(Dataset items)
....
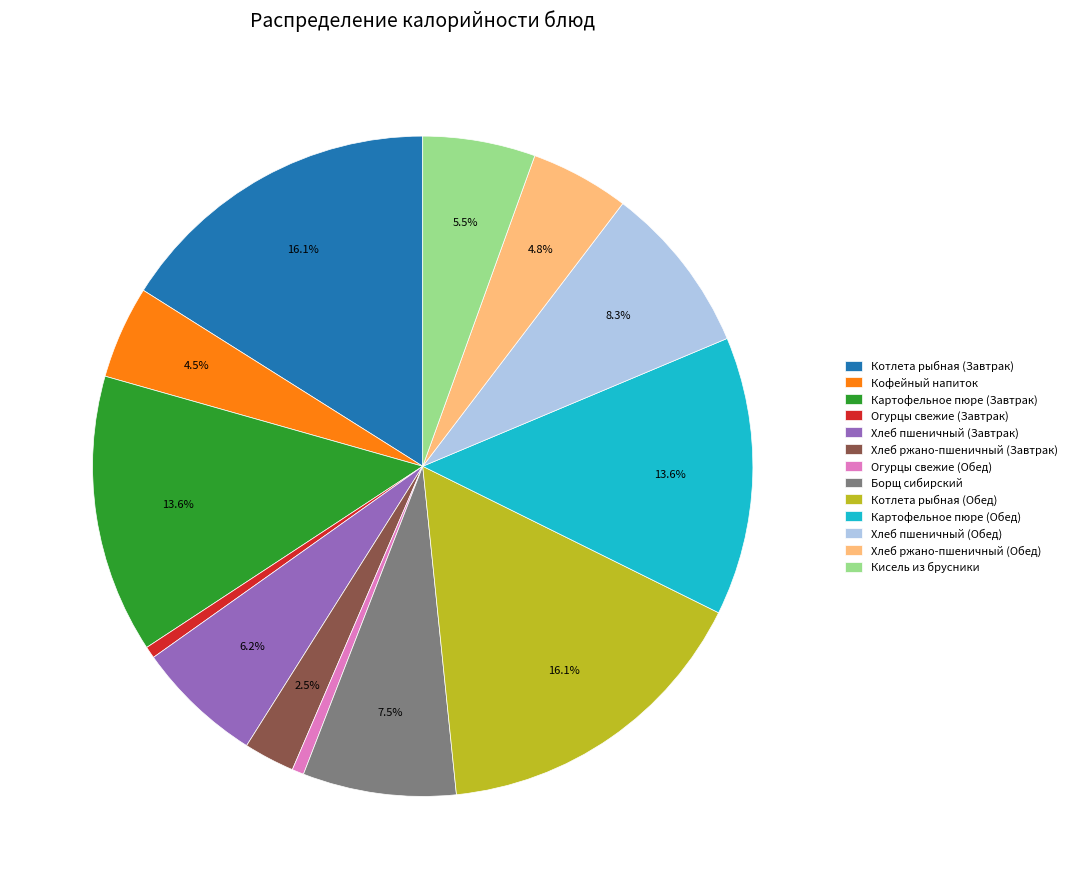

Is the sum of Хлеб пшеничный (Завтрак) and Хлеб пшеничный (Обед) greater than half?

No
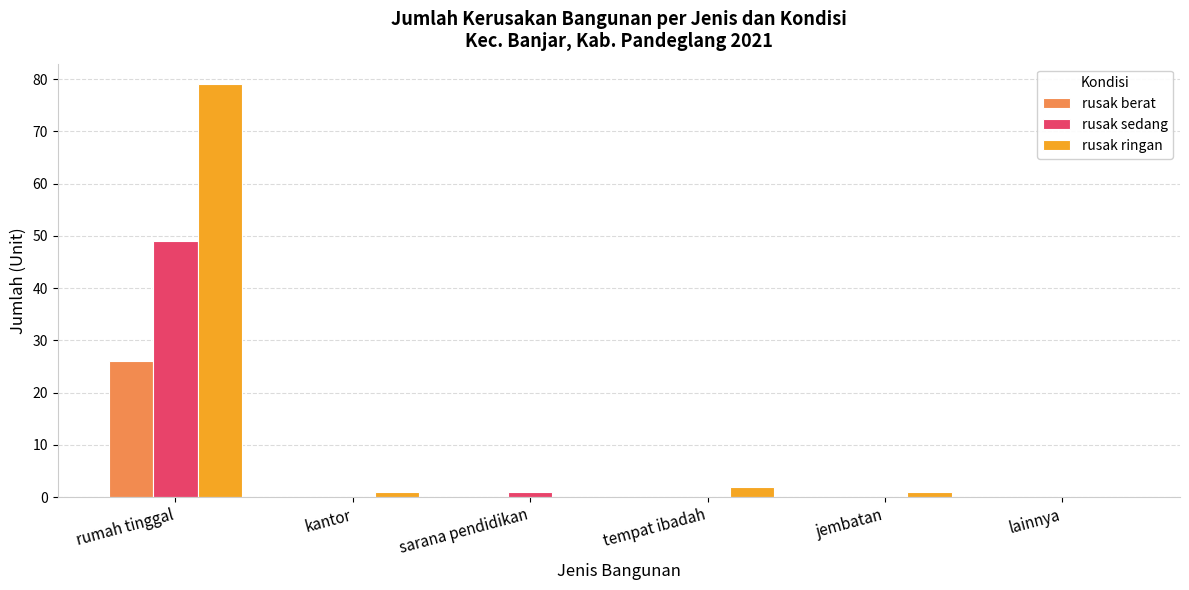

What is the maximum value shown in the chart?

79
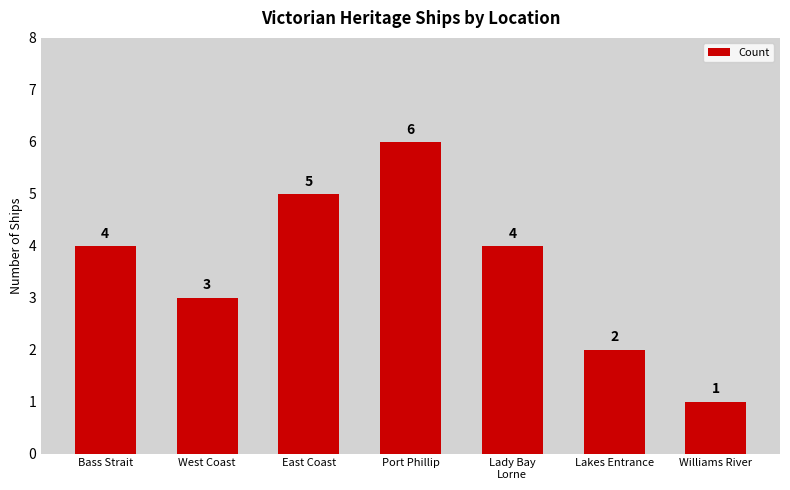

The value at Lady Bay
Lorne is 3. True or false?

False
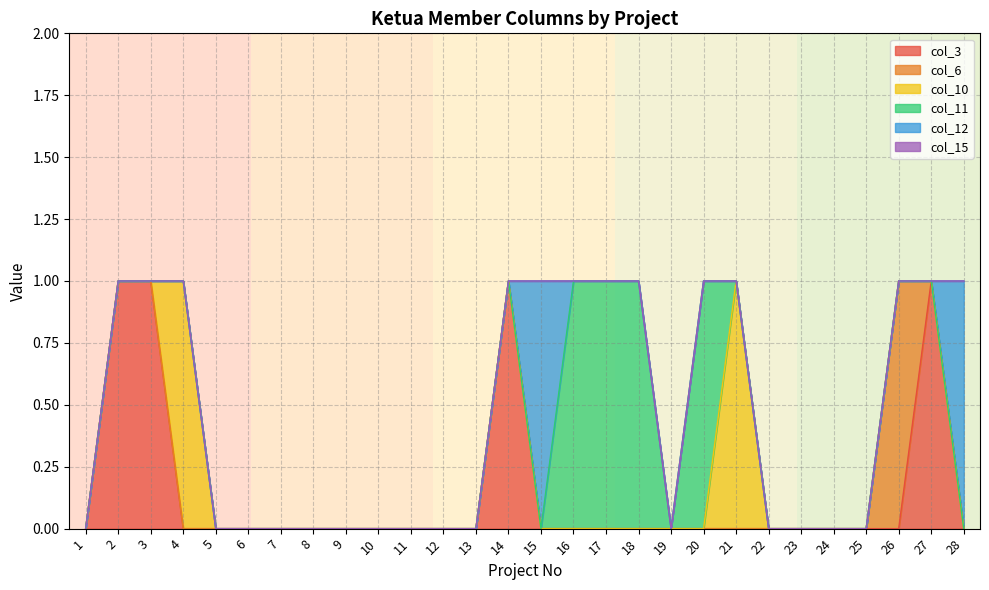

Is it true that col_3 equals 0 at 16?

True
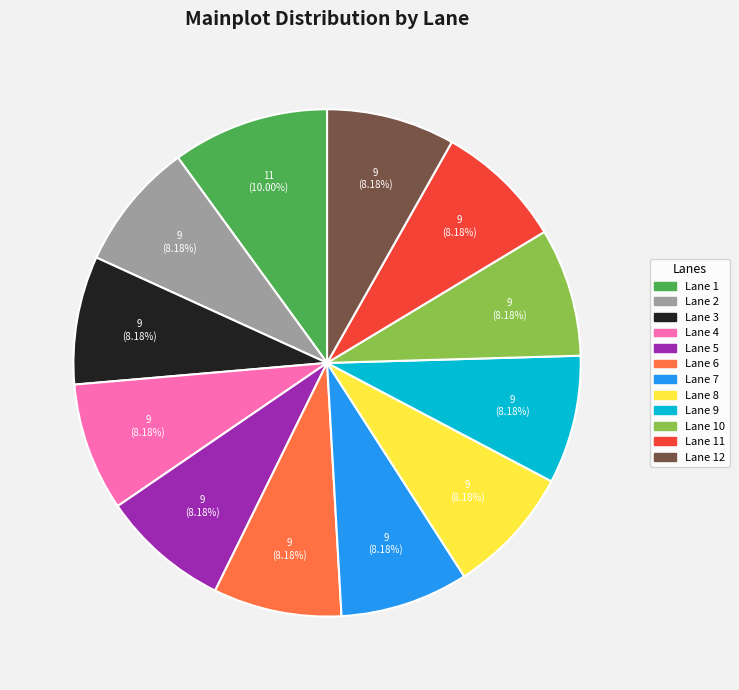

Does any single category account for the majority?

No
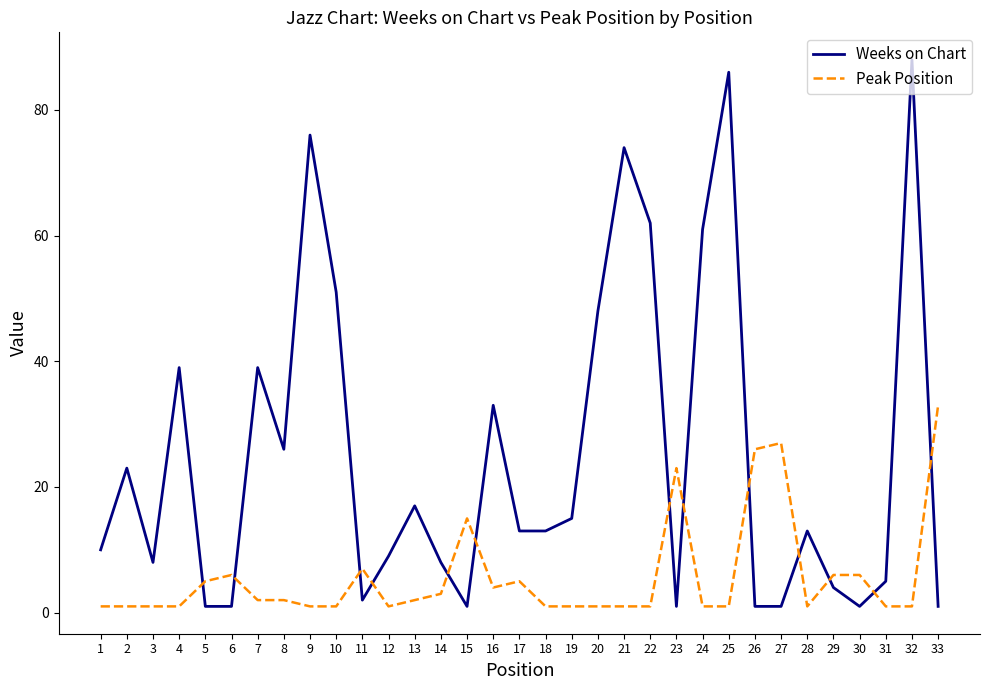

True or false: Peak Position has more than 0 points higher than both neighbors.

True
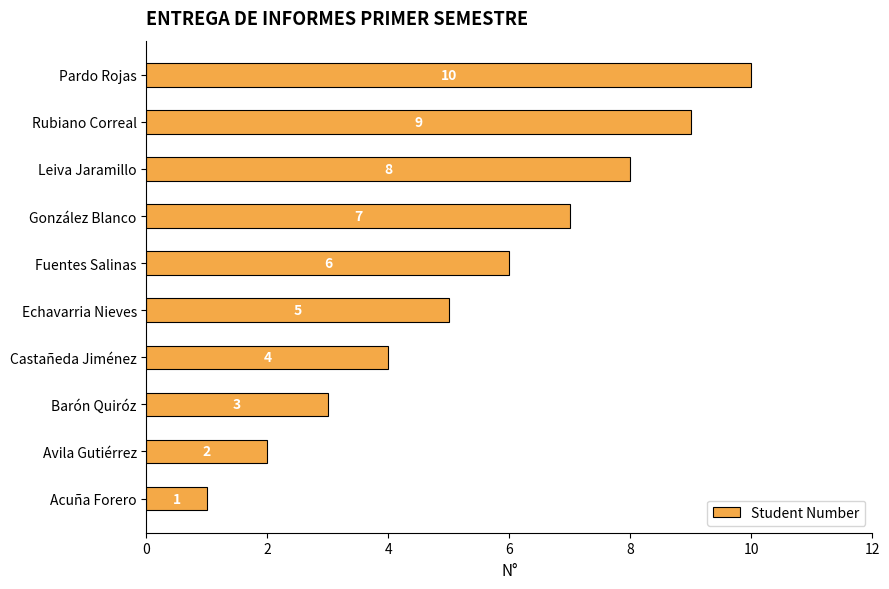

Approximately how many times larger is the value at Leiva Jaramillo compared to Castañeda Jiménez?

2.0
....
* [Work to be completed]:
Copy the lines of the records above word for word, beginning at the line that contains "What is the maximum value shown in the chart?" and running through the end of the records, both ends included. Leave the pictures out of your answer.

* [Exercise solution]:
What is the maximum value shown in the chart?

79

The value at Lady Bay
Lorne is 3. True or false?

False

Is it true that col_3 equals 0 at 16?

True

Does any single category account for the majority?

No

True or false: Peak Position has more than 0 points higher than both neighbors.

True

Approximately how many times larger is the value at Leiva Jaramillo compared to Castañeda Jiménez?

2.0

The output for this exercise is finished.